On Wednesday, Starbucks Corp. Chief Executive Officer Howard Schultz announced that the world’s largest retail coffeehouse chain will begin to integrate Square Inc.’s mobile payment processing system into 7,000 of its store locations in an effort to expedite customer transactions. In addition, Starbucks will invest around $25 million into the 3-year-old Silicon Valley startup, created by Twitter Inc. co-founder Jack Dorsey, and CEO Shultz will join Square’s board of directors.
Currently, the existing Starbucks mobile payment system, an Apple Inc., iOS, and Google Inc. Android operating system smartphone application, handles slightly more than 1 million mobile payments per week. The Starbucks application (app) has processed around 60 million payments in total since its introduction.
Square’s technology, which allows businesses to process payments at a charged flat rate of 2.75 percent via an included smartphone and tablet headphone jack credit-card swiping dongle, has around 2 million merchant customers and processed around $6 billion in transactions last year.
Commencing this winter season, Starbucks will continue to accept payments from its existing mobile app along with the Pay with Square app. In addition, Square will become the sole processor of all credit and debit card transactions in all of Starbucks’s stores in the United States.
For the Square customer, unlike other mobile payment system competitors, chiefly eBay Inc.’s PayPal, Isis (a union of large telecommunication firms), Google Inc.’s Wallet, or the large credit-card companies themselves, the Pay with Square app system does not use a virtual wallet or virtualized credit cards. Rather, Square maintains a directory of the customers’ favored businesses, participating Square merchants within proximity of their smartphones, and through GPS technology bypasses the need to scan barcodes by simply billing an open “tab,” which corresponds to the user’s photo identity.
With a total of $60 billion in mobile transactions in the United States last year, expected to grow to around $170 billion during the middle part of this decade, Starbucks and Square are both aware that consumer spending behavior has evolved in unison with the technology in their lives. Inevitably, as has historically been the case with all technological advancements, there will be initial skepticism and resistance to change, then early adoption, and eventually wide-scale integration.

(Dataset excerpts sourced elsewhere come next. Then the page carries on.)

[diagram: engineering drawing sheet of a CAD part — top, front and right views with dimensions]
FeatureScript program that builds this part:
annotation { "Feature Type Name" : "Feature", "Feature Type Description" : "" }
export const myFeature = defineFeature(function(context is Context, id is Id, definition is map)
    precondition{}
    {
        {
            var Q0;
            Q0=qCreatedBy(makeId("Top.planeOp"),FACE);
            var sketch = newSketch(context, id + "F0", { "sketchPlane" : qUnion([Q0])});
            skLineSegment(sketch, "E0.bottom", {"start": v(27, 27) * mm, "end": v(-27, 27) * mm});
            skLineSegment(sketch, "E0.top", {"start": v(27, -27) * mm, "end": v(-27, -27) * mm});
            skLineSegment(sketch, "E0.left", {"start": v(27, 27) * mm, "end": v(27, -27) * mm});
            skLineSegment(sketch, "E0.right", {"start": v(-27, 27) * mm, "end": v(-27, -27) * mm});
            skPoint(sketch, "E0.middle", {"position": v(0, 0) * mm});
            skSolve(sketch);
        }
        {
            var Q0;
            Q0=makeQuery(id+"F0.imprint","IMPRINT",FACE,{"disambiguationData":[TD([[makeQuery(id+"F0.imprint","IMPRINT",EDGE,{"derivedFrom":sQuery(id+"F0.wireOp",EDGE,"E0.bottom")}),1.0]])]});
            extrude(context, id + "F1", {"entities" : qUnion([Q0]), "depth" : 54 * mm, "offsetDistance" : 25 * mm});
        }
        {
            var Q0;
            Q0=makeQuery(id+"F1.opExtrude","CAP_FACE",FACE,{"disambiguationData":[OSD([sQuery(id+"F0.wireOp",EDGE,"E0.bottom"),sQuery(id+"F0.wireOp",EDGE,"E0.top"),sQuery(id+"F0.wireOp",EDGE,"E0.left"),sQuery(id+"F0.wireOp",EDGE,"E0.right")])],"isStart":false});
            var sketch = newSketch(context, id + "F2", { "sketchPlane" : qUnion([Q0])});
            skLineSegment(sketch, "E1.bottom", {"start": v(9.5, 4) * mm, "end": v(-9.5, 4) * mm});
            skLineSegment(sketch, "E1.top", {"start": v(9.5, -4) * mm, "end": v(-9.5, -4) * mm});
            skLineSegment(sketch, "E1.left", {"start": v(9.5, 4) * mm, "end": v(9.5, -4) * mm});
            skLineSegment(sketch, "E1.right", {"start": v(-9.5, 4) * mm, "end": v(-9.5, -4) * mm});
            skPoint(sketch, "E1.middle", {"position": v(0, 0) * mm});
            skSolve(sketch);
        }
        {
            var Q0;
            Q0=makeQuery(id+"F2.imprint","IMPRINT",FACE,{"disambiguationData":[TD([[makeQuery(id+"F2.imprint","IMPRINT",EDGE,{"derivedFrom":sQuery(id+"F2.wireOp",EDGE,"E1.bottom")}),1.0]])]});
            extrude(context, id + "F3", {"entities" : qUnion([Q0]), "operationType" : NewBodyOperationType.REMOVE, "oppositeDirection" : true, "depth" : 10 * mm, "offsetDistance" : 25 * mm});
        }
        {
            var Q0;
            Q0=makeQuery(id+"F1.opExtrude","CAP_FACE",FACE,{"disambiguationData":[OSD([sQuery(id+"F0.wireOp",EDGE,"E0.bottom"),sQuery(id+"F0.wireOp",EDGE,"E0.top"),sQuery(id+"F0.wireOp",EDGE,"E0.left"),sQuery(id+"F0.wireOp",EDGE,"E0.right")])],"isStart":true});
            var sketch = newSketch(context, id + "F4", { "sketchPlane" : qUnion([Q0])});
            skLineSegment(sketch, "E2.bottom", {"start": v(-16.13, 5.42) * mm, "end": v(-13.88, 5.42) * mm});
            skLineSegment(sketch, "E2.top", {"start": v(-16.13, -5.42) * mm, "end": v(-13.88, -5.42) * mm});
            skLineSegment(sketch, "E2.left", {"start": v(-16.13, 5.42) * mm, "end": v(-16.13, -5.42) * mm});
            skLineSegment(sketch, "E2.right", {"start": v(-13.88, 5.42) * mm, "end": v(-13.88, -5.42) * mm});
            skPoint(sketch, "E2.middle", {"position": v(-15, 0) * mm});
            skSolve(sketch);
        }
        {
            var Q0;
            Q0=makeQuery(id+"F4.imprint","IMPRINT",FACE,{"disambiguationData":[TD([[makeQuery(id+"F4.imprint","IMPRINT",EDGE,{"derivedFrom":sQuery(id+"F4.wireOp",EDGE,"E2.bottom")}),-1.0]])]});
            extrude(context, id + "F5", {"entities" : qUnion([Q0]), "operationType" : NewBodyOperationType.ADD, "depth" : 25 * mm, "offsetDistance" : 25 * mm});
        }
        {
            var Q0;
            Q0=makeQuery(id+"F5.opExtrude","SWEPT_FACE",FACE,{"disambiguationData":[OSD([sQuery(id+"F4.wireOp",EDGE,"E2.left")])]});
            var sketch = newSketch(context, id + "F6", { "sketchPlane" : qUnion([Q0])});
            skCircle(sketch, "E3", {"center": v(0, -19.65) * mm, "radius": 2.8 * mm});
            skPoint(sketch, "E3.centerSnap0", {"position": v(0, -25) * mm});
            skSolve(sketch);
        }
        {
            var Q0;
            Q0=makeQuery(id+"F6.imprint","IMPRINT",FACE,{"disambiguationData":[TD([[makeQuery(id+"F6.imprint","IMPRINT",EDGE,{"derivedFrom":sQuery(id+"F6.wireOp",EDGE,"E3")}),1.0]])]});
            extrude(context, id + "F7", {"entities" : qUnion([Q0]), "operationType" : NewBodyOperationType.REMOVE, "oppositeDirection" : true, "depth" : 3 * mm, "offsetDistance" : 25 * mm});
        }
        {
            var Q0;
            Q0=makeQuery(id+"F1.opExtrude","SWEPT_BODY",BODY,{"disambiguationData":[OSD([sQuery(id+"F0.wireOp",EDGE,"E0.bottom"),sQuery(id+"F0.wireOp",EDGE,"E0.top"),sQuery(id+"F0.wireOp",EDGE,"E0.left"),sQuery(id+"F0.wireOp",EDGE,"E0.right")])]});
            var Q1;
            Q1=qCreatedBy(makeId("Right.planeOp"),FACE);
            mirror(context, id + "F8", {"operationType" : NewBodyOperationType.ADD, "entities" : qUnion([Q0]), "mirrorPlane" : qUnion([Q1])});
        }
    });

From a global macro-level perspective, in comparison to many of the established and emerging markets of Asia, the United States is still in its relative infancy with mobile payment adoption and usage. The Starbucks and Square partnership could be the catalyst needed to not only familiarize mainstream merchants and consumers with the technology but also perhaps accelerate the slow but unavoidable extinction of physical money altogether.